C-PTSD does indeed borrow its defining symptoms from PTSD, but it expands upon that experience in one important way: PTSD usually occurs after a single traumatic incident, whereas C-PTSD usually develops as a result of repeated trauma.

What does this mean?

It means that the following symptoms—classically associated with PTSD—will likely be experienced with greater intensity, frequency, and duration than with more "straightforward” PTSD and may require a different and more nuanced treatment approach:

  • Reliving the event(s) involuntarily, intrusively, and recurrently. This can show up as distressing dreams and nightmares, flashbacks, and strong, adverse physiological and psychological reactions when implicit or explicit triggers happen or are perceived.
  • Avoiding situations that remind you of the event(s). This can include avoidance (or attempts to avoid) the actual and physical people, places, situations, and events that evoke the traumatic event(s), and it can also include attempts to avoid even thinking about the events or feeling your feelings about the event.
  • Distorted, negative beliefs about yourself, others, and the world. Maladaptive beliefs about one’s capacities, safety, and ability to exist in the world may emerge (e.g., “No one can be trusted”; “My whole life is ruined now”; I’m fundamentally broken”).
  • Persistent, painful mood states. Feeling states such as shame, horror, fear, anxiety, and guilt become the normative feeling states for the individual who lived through the traumatic event(s). Other feeling states (joy, ease, hope, excitement, etc.) may be harder to access.
  • Difficulty in relationships with others. Feeling or being estranged, cut-off, detached, or generally unsafe, untrusting, and disconnected from relationships in one's life.
  • Fractured or forgotten memory. The ability to remember, recall, and give past events a cohesive narrative may be disrupted.
  • The nervous system seems consistently outside the window of tolerance. This can include hyperarousal (easy startle response, insomnia, muscles unable to relax, feeling “on guard”) or hypoarousal (exhaustion, numbness, feeling disconnected from everyone and everything).
  • Self-harming or self-destructive behaviors used to manage intolerable feelings. C-PTSD often presents with co-morbid diagnoses, such as eating disorders, alcohol and drug abuse, compulsive addictive behaviors, and even cutting. All of which are often attempts to help the individual feel less of their painful internal state.

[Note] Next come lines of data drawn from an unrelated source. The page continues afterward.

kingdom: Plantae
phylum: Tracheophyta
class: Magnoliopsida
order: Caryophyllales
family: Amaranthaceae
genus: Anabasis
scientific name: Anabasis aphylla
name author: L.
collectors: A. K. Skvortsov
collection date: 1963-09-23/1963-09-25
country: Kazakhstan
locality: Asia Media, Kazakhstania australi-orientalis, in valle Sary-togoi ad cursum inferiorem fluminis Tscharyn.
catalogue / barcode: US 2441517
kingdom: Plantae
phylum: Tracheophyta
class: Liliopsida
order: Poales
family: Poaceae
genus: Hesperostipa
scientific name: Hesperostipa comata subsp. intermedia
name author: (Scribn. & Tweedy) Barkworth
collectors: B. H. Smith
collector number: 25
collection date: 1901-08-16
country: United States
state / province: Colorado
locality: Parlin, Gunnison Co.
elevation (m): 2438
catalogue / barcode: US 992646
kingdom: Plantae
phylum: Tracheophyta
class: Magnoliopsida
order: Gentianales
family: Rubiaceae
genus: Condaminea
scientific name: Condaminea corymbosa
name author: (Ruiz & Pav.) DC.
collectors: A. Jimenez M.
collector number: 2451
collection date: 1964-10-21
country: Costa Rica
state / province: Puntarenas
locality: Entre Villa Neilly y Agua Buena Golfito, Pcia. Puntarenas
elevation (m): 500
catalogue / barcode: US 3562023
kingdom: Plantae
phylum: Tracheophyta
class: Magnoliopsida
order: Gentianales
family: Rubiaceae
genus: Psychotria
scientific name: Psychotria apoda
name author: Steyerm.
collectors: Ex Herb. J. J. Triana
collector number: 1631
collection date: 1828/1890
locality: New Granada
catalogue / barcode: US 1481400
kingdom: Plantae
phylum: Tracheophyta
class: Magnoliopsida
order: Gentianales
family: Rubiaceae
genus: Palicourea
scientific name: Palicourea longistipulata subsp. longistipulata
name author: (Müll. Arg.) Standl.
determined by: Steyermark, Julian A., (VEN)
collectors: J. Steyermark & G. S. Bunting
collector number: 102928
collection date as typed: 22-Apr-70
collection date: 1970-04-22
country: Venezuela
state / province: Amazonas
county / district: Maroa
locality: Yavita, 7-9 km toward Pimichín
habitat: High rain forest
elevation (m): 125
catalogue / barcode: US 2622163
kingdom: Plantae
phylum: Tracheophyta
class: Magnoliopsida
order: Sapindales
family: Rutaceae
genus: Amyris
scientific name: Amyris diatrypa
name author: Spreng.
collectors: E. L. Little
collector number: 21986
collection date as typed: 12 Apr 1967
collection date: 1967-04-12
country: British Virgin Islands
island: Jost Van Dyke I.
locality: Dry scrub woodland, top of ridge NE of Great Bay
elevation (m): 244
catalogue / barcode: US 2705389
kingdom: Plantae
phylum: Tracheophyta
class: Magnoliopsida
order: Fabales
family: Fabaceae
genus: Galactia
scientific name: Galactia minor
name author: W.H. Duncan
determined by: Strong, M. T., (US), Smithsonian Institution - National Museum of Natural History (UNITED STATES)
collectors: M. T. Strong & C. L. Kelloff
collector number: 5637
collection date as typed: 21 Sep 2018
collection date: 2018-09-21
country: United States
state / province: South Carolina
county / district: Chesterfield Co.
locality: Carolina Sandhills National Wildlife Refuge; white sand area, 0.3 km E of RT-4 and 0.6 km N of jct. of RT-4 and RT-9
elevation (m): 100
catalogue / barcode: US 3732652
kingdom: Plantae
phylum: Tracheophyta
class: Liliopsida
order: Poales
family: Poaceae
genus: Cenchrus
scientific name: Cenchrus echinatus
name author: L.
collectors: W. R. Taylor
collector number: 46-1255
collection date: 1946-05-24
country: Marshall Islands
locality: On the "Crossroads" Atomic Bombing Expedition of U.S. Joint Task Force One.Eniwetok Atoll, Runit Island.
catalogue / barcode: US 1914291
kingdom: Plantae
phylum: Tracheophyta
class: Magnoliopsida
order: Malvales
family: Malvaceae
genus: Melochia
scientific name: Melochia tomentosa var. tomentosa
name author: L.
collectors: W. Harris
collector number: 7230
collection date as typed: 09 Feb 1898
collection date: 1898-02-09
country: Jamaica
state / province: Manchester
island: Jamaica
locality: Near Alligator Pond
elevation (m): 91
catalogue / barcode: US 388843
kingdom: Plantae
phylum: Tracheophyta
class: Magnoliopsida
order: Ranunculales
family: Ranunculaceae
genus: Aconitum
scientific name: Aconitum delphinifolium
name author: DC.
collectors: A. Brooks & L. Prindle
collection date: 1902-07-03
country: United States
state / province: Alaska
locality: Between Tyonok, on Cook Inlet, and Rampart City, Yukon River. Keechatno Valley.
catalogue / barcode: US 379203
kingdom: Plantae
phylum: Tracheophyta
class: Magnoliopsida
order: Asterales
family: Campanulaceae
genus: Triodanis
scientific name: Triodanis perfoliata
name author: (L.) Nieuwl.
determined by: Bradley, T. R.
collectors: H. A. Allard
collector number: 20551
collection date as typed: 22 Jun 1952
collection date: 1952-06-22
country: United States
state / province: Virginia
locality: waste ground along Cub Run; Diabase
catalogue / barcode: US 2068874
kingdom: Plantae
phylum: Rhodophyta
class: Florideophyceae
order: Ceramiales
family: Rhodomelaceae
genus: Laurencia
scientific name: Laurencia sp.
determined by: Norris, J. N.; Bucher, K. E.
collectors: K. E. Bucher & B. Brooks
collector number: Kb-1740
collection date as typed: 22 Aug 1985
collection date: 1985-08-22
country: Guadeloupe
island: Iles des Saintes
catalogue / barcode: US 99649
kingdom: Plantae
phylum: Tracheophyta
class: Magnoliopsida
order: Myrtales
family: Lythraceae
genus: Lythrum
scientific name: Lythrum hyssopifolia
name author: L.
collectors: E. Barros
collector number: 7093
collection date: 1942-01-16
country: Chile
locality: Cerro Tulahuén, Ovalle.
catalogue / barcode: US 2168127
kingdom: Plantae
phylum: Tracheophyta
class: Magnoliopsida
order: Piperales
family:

What does C-PTSD actually feel like?

With C-PTSD, exaggerated responses to perceived and actual events can feel much more intense.

One’s inner life can often feel like a raging, wind-whipped hurricane, all contained in a fragile shell of a body projecting normalcy out to the world. Even if one's outer life somewhat looks normative, the inner life feels turbulent, exhausting, terrifying, stormy.

But here’s the thing: So often, you don’t even know that a storm is brewing inside of someone because their “outside” looks so normal.

This leads me to reiterate one of the biggest myths I hear in my work: that you can’t be high-functioning and still live with C-PTSD. That is not the case at all. It’s possible to be high-functioning on paper (academically, professionally, and financially) and still live with trauma symptoms—or, in this case, C-PTSD symptoms.